• [Directive] Find "長蔵小屋 別館カフェ クラフトビールとアイスコーヒー", then copy its line and every later line of the entries exactly through the end, leaving all pictures out.

• [Input data]
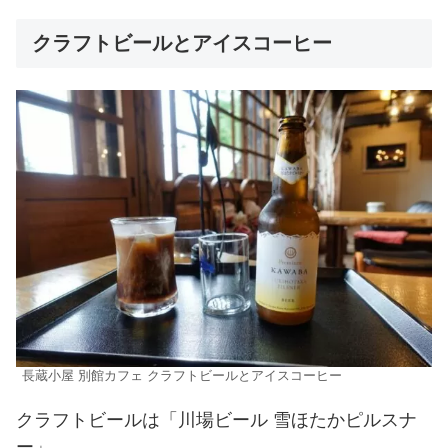
クラフトビールとアイスコーヒー
長蔵小屋 別館カフェ クラフトビールとアイスコーヒー
クラフトビールは「川場ビール 雪ほたかピルスナ
ー」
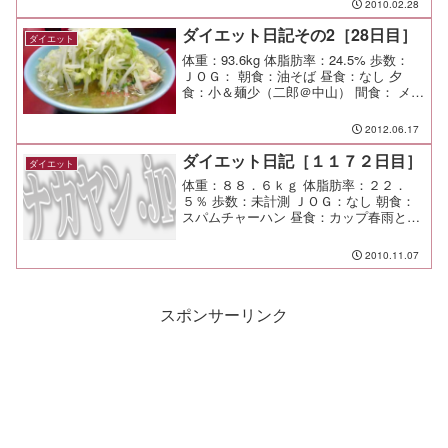
2010.02.28
ダイエット日記その2［28日目］
ダイエット
体重：93.6kg 体脂肪率：24.5% 歩数：
ＪＯＧ： 朝食：油そば 昼食：なし 夕
食：小＆麺少（二郎＠中山） 間食： メ
モ：なぜダイエット日記と名前をつけて
いるのか、自分でもわからなくなってく
2012.06.17
るな（笑
ダイエット日記［１１７２日目］
ダイエット
体重：８８．６ｋｇ 体脂肪率：２２．
５％ 歩数：未計測 ＪＯＧ：なし 朝食：
スパムチャーハン 昼食：カップ春雨と残
り物 夕食：残り物少々 間食： メモ：走
りたかったけど時機を逸した・・・。
2010.11.07
スポンサーリンク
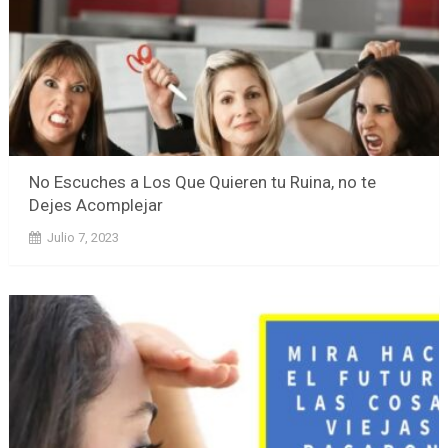
No Escuches a Los Que Quieren tu Ruina, no te
Dejes Acomplejar
Julio 7, 2023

• [Task solution]
長蔵小屋 別館カフェ クラフトビールとアイスコーヒー
クラフトビールは「川場ビール 雪ほたかピルスナ
ー」
2010.02.28
ダイエット日記その2［28日目］
ダイエット
体重：93.6kg 体脂肪率：24.5% 歩数：
ＪＯＧ： 朝食：油そば 昼食：なし 夕
食：小＆麺少（二郎＠中山） 間食： メ
モ：なぜダイエット日記と名前をつけて
いるのか、自分でもわからなくなってく
2012.06.17
るな（笑
ダイエット日記［１１７２日目］
ダイエット
体重：８８．６ｋｇ 体脂肪率：２２．
５％ 歩数：未計測 ＪＯＧ：なし 朝食：
スパムチャーハン 昼食：カップ春雨と残
り物 夕食：残り物少々 間食： メモ：走
りたかったけど時機を逸した・・・。
2010.11.07
スポンサーリンク
No Escuches a Los Que Quieren tu Ruina, no te
Dejes Acomplejar
Julio 7, 2023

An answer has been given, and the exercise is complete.